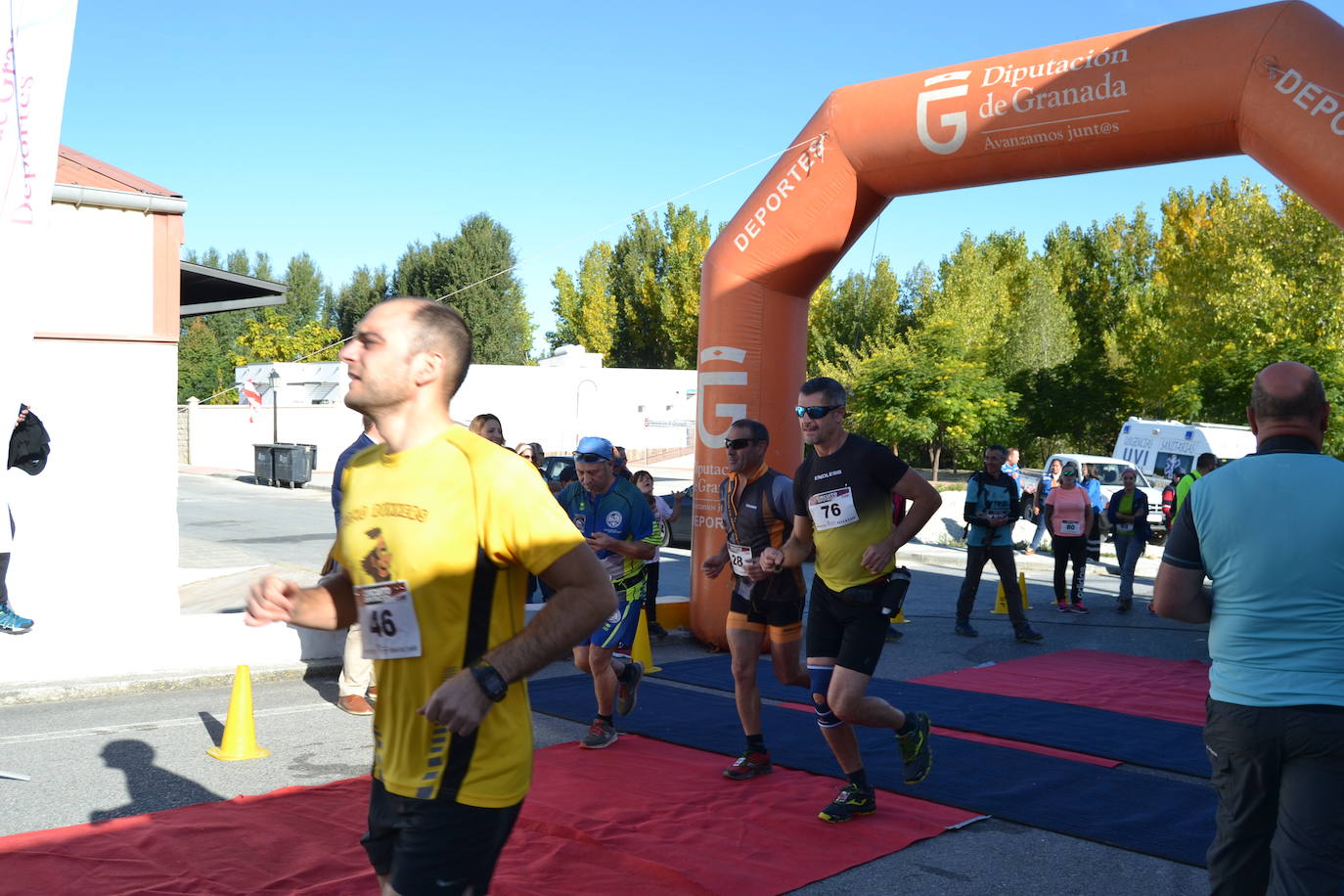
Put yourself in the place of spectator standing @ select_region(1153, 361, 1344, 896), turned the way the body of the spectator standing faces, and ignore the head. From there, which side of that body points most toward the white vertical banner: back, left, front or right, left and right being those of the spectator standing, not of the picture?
left

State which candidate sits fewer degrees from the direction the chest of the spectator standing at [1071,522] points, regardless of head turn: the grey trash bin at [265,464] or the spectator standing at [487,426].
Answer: the spectator standing

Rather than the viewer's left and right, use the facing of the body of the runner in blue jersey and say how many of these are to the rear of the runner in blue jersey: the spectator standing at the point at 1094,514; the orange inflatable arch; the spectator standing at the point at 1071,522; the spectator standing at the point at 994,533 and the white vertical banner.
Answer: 4

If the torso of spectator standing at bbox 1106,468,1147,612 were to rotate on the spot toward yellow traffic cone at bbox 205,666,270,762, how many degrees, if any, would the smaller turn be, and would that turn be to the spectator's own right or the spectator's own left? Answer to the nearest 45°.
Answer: approximately 45° to the spectator's own right

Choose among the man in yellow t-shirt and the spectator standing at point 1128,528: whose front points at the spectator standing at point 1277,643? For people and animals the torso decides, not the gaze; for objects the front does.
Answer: the spectator standing at point 1128,528

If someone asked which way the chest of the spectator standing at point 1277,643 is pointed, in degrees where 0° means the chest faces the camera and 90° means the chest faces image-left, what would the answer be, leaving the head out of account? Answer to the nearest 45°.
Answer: approximately 180°

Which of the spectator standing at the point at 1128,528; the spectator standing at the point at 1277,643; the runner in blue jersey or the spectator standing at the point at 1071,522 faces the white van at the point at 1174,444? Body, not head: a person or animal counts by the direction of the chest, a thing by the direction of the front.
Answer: the spectator standing at the point at 1277,643

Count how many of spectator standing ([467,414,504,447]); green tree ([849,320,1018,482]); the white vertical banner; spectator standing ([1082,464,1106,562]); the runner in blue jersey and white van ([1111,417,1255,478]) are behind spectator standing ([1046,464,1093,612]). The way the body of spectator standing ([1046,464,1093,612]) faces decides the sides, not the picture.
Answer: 3

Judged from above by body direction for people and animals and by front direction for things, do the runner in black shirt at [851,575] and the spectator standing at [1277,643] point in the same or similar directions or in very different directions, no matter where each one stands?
very different directions

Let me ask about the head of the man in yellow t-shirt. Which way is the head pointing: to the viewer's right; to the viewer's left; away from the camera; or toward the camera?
to the viewer's left

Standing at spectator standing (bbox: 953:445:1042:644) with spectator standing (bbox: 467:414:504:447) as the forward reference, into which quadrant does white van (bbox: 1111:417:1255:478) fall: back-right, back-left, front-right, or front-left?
back-right
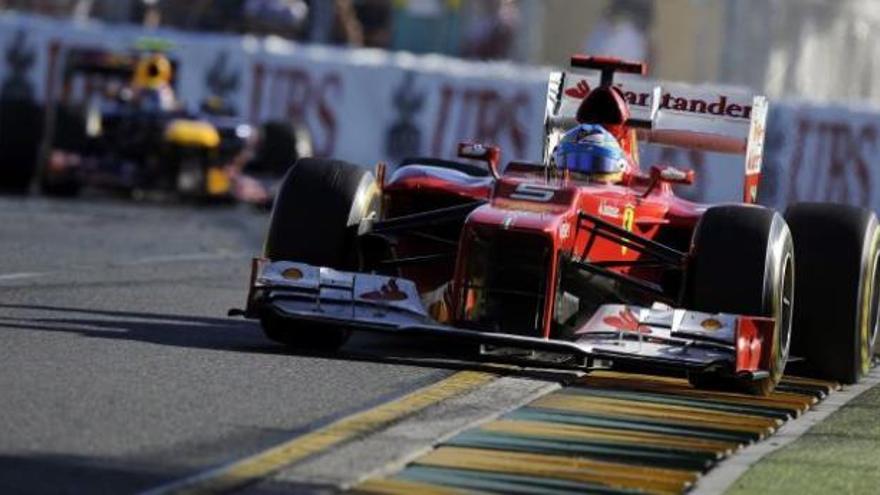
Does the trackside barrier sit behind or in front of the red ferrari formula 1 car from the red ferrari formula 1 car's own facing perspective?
behind

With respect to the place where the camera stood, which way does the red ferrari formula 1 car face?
facing the viewer
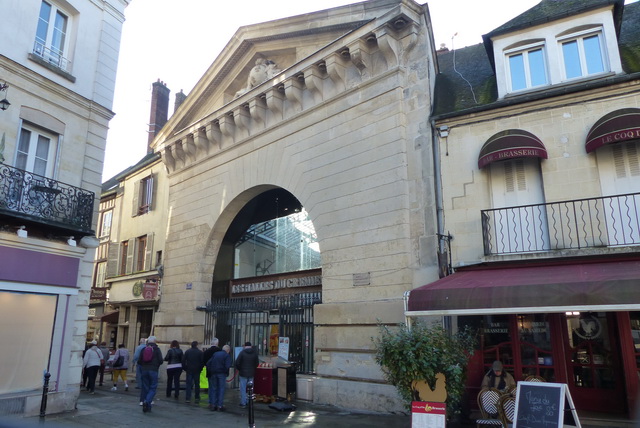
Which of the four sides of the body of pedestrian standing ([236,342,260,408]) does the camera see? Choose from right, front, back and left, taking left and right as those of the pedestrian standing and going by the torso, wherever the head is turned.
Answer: back

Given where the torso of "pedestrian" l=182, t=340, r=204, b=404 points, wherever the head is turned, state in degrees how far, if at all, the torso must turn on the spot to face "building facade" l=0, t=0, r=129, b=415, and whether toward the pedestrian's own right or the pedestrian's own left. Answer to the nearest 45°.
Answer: approximately 135° to the pedestrian's own left

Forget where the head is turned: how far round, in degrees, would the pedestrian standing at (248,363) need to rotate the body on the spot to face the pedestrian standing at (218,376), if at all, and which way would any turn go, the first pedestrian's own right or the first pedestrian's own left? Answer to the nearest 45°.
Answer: approximately 90° to the first pedestrian's own left

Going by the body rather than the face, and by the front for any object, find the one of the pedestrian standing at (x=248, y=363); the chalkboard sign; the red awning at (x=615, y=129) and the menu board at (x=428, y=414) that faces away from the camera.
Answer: the pedestrian standing

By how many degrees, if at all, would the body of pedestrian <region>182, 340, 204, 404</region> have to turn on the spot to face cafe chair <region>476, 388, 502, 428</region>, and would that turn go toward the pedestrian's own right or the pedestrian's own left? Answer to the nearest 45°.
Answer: approximately 135° to the pedestrian's own right

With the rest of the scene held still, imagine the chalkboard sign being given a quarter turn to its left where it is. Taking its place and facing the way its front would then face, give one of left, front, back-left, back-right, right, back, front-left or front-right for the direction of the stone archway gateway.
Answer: back

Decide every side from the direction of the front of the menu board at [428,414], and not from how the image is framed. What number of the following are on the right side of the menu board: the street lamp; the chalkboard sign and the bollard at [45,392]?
2

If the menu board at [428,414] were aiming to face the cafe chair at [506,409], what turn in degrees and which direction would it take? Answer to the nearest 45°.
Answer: approximately 135° to its left
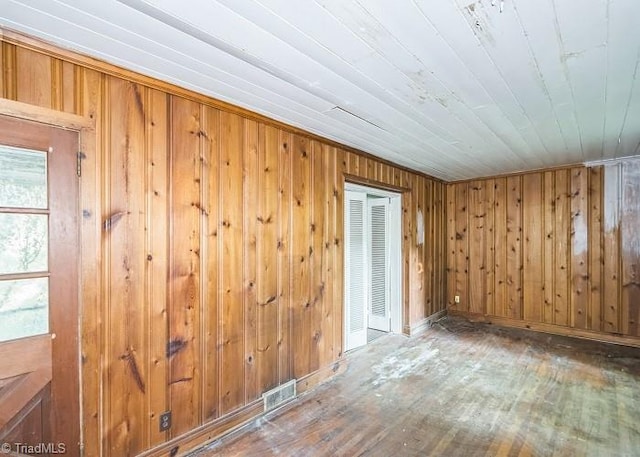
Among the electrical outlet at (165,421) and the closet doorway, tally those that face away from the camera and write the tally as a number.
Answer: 0

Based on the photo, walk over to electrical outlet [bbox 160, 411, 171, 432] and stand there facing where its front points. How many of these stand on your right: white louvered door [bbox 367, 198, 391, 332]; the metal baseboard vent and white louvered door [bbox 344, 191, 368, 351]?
0

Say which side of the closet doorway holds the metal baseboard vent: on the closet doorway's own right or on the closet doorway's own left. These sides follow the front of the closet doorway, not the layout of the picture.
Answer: on the closet doorway's own right

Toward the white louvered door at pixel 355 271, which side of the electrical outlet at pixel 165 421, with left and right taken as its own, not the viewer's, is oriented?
left

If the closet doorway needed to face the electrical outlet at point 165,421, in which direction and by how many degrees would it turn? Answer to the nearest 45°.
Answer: approximately 90° to its right

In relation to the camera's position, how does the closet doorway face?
facing the viewer and to the right of the viewer

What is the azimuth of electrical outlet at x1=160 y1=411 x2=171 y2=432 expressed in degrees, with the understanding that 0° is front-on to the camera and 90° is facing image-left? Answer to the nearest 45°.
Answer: approximately 315°
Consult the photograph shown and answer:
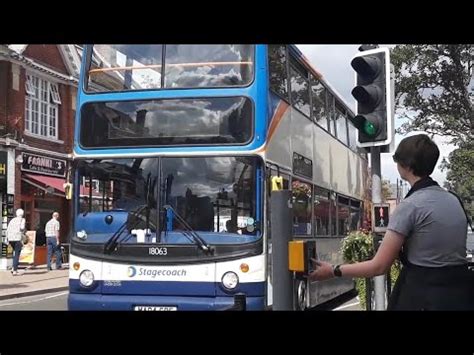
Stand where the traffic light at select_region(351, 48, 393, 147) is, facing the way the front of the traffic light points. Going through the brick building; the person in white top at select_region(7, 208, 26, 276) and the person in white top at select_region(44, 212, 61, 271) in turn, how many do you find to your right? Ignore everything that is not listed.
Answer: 3

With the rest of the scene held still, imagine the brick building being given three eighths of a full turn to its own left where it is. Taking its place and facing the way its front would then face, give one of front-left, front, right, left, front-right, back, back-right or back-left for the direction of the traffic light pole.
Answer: back

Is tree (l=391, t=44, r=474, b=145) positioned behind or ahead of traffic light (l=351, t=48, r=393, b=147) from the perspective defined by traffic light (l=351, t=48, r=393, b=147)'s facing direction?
behind

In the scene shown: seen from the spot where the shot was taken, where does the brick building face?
facing the viewer and to the right of the viewer

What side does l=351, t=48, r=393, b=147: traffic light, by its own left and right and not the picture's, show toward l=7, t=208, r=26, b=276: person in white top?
right

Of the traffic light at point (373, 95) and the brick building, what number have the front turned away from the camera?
0

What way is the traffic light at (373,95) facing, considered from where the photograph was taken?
facing the viewer and to the left of the viewer

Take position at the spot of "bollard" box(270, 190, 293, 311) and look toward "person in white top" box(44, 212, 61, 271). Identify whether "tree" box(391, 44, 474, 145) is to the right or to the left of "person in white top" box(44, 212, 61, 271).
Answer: right

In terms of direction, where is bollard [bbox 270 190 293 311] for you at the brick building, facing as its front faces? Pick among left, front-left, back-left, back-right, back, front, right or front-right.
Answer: front-right

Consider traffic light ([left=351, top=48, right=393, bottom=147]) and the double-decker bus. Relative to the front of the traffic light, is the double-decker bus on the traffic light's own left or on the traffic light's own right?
on the traffic light's own right

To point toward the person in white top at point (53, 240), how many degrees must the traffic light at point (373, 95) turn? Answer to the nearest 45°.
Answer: approximately 90° to its right

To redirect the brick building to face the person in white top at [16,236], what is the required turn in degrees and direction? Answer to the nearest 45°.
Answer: approximately 45° to its right
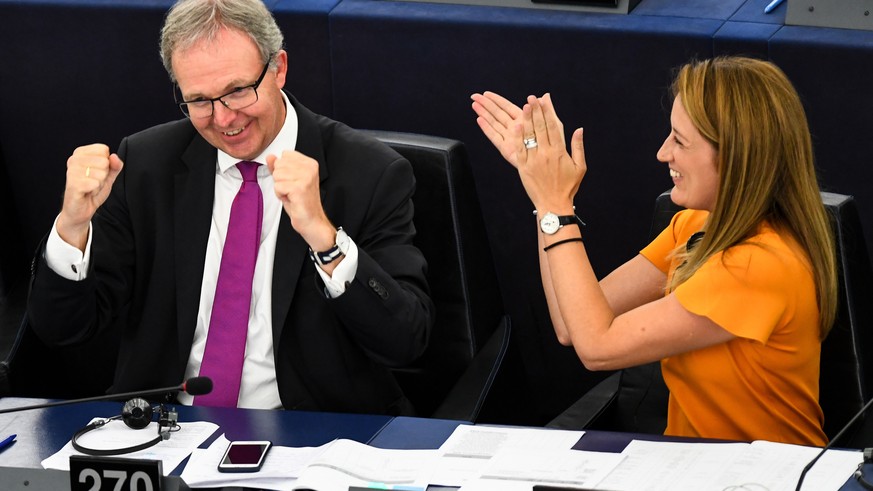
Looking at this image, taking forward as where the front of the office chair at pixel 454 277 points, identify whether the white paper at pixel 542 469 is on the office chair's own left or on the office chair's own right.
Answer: on the office chair's own left

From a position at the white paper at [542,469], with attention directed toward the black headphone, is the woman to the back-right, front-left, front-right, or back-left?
back-right

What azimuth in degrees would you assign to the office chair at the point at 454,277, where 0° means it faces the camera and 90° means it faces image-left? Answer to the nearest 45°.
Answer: approximately 45°

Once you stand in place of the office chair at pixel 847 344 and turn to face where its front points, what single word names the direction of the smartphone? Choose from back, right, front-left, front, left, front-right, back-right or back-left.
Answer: front

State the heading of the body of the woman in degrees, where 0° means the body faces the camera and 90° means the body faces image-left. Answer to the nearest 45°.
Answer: approximately 90°

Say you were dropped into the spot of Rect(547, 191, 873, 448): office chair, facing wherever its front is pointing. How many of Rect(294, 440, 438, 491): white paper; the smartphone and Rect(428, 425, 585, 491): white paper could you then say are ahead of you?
3

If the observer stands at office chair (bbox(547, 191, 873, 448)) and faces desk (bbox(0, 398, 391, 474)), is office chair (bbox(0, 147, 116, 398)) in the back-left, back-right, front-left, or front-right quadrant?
front-right

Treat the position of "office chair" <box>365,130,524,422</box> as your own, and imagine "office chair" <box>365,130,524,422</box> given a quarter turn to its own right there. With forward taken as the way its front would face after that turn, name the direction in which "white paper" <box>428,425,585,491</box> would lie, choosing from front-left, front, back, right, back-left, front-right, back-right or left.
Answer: back-left

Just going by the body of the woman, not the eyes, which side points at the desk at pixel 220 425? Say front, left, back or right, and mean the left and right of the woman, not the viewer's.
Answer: front

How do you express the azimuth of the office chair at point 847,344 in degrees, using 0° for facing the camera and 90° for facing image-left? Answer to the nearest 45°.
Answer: approximately 45°

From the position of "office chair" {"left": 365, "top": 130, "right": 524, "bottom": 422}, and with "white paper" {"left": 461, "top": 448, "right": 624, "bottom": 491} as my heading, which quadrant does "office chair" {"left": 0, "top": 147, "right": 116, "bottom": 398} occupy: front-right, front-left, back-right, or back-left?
back-right

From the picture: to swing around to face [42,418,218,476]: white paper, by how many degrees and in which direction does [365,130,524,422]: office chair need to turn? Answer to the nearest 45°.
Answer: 0° — it already faces it

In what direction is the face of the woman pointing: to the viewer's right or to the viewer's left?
to the viewer's left

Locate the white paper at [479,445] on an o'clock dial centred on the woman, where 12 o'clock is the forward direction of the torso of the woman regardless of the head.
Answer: The white paper is roughly at 11 o'clock from the woman.

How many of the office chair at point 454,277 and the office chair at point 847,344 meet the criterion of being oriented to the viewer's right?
0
——
• What the exercise asks:
Present the data from the line with "Given where the" to the line with "Answer: approximately 90° to the", both included, as a Markdown table with a Row column numbering each line and a Line column holding it, leaving out blank lines.

• Answer to this task:
| Row | Line |
|---|---|
| 1 | Given where the torso of "pedestrian" l=182, t=340, r=204, b=404 points, wherever the head is turned, state in degrees how far, if at all, the torso must turn on the spot to face "building facade" l=0, t=0, r=129, b=415, and whether toward the pedestrian's own right or the pedestrian's own left. Answer to the nearest 45°. |
| 2 | Answer: approximately 135° to the pedestrian's own left |
| 3 | Forget where the head is turned: how far round, in degrees, would the pedestrian standing at (248,363) need to rotate the body on the spot to face the pedestrian standing at (218,376), if at all, and which way would any turn go, the first pedestrian's own right or the first pedestrian's own left? Answer to the nearest 45°. |
| 4 | Answer: approximately 90° to the first pedestrian's own left |